*Selected passage*:
•••

[FSDP] Add fast path for NO_SHARD clip_grad_norm_() (#89137)

Andrew Gu · pytorchmergebot · commit ee1d375bf98f · 2022-11-16T22:08:50.000Z
Pull Request resolved: #89137 Approved by: https://github.com/rohan-varma
diff --git a/test/distributed/fsdp/test_fsdp_clip_grad_norm.py b/test/distributed/fsdp/test_fsdp_clip_grad_norm.py
@@ -209,6 +209,35 @@ def _test_ddp_parity(
                 self.assertEqual(n1, n2)
                 self.assertEqual(p1, p2)
 
+        if offload_params:
+            # TODO: Gradient computation on CPU and GPU differ slightly causing
+            # drift unrelated to `clip_grad_norm_()`.
+            # https://github.com/pytorch/pytorch/issues/89133
+            return
+
+        # Run a few more iterations
+        # TODO: We cannot run too many iterations, or else there is drift:
+        # https://github.com/pytorch/pytorch/issues/89136
+        for i in range(3):
+            set_to_none = i % 2 == 0  # exercise both
+            ddp_optim.zero_grad(set_to_none=set_to_none)
+            fsdp_optim.zero_grad(set_to_none=set_to_none)
+            inp = ddp_model.module.get_input(device)
+            for model in (ddp_model, fsdp_model):
+                out = model(*inp)
+                out.sum().backward()
+            ddp_total_norm = torch.nn.utils.clip_grad_norm_(
+                ddp_model.parameters(),
+                max_norm=max_norm,
+                norm_type=norm_type,
+            )
+            fsdp_total_norm = fsdp_model.clip_grad_norm_(
+                max_norm=max_norm, norm_type=norm_type
+            )

•••

*Listed entries*:
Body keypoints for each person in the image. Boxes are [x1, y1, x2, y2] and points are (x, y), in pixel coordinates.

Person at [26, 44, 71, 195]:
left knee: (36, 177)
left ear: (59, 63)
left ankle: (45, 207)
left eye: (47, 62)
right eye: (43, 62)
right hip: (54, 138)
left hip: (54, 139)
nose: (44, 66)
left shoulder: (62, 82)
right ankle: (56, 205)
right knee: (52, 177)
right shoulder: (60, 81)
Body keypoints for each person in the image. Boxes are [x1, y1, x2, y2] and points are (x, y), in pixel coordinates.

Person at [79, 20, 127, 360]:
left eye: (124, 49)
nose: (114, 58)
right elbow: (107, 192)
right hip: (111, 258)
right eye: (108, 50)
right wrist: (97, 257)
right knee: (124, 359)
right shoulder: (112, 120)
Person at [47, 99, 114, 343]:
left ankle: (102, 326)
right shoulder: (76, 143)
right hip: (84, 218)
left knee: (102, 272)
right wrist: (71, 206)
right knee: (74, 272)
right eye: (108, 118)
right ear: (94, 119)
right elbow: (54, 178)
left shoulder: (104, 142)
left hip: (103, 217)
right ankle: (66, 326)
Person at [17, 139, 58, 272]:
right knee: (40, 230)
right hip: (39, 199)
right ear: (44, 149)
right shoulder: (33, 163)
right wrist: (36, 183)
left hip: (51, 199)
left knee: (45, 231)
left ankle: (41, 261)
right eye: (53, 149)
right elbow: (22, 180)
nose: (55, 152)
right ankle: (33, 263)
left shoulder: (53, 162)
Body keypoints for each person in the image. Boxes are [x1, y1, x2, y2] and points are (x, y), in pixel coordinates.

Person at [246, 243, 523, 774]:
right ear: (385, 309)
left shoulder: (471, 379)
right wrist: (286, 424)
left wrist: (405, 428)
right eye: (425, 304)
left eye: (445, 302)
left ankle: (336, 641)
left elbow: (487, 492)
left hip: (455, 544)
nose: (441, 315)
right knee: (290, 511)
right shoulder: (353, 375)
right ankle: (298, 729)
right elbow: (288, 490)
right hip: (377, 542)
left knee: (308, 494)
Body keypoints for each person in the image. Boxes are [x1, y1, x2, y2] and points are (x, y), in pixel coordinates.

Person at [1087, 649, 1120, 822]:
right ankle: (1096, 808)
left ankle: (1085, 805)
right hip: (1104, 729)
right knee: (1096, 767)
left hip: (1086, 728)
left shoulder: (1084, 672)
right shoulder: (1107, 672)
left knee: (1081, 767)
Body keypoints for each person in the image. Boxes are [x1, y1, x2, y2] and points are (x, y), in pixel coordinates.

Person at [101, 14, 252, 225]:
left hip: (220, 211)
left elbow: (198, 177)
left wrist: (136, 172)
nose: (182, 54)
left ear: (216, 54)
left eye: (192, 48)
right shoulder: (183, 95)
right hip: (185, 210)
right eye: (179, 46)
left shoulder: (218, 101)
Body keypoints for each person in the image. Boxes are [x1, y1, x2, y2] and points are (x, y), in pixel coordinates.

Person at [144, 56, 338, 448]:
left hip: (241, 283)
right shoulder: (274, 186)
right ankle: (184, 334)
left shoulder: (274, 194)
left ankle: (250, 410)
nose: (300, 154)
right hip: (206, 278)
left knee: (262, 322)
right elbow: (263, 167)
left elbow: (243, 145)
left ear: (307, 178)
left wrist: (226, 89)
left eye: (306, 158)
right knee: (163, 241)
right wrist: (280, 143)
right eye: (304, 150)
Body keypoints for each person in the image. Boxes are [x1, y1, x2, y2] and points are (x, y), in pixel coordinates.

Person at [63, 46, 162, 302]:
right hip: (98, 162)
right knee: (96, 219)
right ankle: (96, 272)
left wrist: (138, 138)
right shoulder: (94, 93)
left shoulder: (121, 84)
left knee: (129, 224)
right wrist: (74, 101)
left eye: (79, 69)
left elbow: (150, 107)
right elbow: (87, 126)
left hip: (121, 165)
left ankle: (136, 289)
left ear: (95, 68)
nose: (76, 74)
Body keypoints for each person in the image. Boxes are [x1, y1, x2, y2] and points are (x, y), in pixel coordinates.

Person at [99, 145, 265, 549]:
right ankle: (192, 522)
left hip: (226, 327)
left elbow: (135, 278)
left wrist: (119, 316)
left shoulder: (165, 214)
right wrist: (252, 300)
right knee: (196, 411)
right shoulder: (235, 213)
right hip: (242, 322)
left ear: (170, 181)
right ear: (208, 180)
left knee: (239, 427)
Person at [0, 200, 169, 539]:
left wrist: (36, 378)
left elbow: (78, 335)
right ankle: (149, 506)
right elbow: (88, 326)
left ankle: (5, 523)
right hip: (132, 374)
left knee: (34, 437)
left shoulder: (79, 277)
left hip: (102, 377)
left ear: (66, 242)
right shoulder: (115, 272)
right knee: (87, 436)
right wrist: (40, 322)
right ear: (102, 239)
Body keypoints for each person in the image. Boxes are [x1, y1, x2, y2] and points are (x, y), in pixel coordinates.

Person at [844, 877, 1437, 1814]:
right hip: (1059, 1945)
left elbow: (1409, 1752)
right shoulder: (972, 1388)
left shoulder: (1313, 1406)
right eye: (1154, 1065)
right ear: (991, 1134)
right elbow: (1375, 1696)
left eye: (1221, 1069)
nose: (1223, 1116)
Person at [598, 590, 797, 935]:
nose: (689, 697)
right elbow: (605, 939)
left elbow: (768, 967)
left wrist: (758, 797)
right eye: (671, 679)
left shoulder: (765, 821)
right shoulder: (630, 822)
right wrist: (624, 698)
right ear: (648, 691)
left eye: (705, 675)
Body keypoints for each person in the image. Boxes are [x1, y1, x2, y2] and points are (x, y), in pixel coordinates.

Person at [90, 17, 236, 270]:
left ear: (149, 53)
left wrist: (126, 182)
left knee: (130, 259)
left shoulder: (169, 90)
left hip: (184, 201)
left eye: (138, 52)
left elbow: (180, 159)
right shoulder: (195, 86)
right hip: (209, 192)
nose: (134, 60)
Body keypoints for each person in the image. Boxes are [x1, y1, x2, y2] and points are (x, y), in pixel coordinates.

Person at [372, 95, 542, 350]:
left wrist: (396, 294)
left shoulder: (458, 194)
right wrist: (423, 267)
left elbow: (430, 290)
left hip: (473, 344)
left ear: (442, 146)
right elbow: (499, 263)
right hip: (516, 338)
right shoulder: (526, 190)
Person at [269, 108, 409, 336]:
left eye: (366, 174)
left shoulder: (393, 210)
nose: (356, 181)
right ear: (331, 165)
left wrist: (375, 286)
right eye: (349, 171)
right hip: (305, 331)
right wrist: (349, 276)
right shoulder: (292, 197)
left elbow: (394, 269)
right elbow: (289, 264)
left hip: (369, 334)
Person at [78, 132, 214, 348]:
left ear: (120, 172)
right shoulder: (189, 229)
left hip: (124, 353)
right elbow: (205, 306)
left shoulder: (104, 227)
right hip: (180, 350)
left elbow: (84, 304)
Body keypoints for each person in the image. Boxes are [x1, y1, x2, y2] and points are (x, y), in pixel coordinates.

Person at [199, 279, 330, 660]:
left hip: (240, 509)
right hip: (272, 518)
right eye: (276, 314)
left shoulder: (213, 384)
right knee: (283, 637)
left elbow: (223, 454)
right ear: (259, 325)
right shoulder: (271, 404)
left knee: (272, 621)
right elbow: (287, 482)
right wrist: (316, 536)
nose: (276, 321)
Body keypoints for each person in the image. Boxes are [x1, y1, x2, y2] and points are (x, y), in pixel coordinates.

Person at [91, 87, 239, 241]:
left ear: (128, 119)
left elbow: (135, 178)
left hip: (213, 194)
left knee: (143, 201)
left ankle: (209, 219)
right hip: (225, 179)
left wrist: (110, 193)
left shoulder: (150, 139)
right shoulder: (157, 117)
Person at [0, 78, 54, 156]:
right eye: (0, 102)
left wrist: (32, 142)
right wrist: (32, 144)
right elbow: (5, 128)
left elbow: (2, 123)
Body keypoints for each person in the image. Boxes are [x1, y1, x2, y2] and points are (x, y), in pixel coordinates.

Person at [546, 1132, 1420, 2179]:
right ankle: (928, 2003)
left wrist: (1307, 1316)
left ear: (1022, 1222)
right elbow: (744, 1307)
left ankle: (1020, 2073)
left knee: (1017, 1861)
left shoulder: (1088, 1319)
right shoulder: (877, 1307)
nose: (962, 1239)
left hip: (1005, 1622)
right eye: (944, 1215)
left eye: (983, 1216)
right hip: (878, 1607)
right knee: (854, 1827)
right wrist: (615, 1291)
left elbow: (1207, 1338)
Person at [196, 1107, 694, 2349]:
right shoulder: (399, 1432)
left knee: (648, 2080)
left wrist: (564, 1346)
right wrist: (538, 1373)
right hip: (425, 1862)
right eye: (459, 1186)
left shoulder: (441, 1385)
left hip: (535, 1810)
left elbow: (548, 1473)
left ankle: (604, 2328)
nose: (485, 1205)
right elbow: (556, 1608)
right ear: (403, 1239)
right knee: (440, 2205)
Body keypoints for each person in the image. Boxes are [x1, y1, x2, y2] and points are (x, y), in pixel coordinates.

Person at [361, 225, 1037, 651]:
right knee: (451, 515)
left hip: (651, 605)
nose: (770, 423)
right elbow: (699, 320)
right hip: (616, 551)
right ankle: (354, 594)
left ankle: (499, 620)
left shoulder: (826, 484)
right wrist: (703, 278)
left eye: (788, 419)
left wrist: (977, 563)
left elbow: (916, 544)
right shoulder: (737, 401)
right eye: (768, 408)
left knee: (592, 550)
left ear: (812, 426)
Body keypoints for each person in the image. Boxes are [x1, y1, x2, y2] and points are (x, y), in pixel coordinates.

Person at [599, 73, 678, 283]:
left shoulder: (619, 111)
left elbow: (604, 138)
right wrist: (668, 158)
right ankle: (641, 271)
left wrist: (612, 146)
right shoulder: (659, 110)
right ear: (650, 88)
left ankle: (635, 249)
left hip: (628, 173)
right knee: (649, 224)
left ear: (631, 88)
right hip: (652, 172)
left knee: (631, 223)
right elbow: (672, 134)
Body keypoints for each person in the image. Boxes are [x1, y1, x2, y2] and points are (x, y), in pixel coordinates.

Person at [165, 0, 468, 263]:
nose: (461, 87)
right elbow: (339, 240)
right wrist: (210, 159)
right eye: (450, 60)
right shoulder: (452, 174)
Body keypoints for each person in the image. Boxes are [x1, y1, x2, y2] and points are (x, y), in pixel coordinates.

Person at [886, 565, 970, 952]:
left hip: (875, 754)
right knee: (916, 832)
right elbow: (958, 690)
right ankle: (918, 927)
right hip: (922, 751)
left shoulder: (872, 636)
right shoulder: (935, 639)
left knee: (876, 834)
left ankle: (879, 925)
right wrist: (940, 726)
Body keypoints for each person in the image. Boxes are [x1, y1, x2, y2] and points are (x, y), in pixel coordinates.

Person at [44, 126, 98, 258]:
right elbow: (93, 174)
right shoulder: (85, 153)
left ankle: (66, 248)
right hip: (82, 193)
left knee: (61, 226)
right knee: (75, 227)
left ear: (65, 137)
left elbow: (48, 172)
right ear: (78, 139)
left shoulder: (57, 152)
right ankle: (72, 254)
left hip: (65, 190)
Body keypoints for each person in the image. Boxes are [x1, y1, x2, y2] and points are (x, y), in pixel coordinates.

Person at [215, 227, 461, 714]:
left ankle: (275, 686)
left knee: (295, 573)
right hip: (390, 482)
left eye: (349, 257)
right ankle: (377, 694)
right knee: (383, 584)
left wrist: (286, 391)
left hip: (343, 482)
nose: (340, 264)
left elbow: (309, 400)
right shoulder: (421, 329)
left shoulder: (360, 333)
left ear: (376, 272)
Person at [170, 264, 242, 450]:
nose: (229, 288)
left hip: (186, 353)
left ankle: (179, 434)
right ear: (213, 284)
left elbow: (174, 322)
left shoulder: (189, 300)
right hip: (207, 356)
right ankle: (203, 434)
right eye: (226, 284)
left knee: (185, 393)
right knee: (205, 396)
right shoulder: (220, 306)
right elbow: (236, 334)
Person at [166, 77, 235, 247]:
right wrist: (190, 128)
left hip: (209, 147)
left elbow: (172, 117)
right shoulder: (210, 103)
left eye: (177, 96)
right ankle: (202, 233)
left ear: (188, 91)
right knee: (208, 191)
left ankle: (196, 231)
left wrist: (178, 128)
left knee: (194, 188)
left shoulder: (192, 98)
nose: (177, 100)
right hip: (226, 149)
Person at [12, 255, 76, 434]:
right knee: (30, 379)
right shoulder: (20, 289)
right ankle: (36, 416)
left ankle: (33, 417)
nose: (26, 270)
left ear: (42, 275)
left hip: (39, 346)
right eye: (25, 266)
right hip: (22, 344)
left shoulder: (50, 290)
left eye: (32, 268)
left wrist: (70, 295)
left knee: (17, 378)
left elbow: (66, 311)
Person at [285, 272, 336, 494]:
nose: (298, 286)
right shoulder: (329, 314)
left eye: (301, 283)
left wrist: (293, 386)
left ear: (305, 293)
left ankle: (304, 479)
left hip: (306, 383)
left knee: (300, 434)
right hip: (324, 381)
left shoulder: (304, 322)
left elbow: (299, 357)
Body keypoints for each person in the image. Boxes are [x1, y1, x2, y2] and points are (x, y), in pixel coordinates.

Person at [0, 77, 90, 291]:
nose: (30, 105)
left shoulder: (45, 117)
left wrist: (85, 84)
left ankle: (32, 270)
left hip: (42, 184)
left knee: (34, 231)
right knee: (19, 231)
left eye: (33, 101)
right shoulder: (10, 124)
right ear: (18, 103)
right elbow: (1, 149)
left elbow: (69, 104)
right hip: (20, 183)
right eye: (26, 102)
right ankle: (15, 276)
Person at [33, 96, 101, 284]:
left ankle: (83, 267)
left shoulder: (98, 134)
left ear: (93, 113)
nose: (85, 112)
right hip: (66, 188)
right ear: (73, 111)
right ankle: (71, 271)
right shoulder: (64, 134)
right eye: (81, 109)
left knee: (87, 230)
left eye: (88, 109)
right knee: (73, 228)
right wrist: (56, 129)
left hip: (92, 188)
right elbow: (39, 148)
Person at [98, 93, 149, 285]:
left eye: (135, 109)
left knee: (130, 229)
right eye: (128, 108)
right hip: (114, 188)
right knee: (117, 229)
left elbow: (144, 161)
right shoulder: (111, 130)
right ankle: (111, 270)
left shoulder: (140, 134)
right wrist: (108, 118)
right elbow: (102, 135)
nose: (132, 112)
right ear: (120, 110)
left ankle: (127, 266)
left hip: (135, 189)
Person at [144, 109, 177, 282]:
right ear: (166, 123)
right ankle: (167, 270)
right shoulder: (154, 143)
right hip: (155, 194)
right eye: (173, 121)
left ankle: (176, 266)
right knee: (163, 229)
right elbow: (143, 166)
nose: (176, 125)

•••

*Task list*:
a. In the FSDP clip_grad_norm_ commit diff, why does the test return early when offload_params is set?
b. Continue the FSDP clip_grad_norm_ commit diff from its last line.

*Results of the tasks*:
a. Gradient computation on CPU and GPU differs slightly, causing drift unrelated to `clip_grad_norm_()`.

b.
+            self.assertEqual(ddp_total_norm, fsdp_total_norm)
+            ddp_optim.step()
+            fsdp_optim.step()
+
 
 instantiate_parametrized_tests(TestClipGradNorm)
 
diff --git a/torch/distributed/fsdp/fully_sharded_data_parallel.py b/torch/distributed/fsdp/fully_sharded_data_parallel.py
@@ -1161,10 +1161,20 @@ def clip_grad_norm_(
             self._streams["unshard"],
             self._streams["pre_unshard"],
         )
+        # If every FSDP instance uses `NO_SHARD`, then we can directly use
+        # the normal `nn.utils` one targeting local gradients
+        all_no_shard = all(
+            not handle.uses_sharded_strategy
+            for handle in FullyShardedDataParallel._fsdp_handles(self)
+        )
+        if all_no_shard:
+            return torch.nn.utils.clip_grad_norm_(
+                self.parameters(), max_norm, norm_type
+            )
+        # Otherwise, there exists some FSDP instance using a sharded strategy,
+        # where sharded and non-sharded parameters must be handled separately
         max_norm = float(max_norm)
         norm_type = float(norm_type)
-        # Perform local gradient norm computation, where sharded and
-        # non-sharded parameters must be handled separately
         sharded_params = set()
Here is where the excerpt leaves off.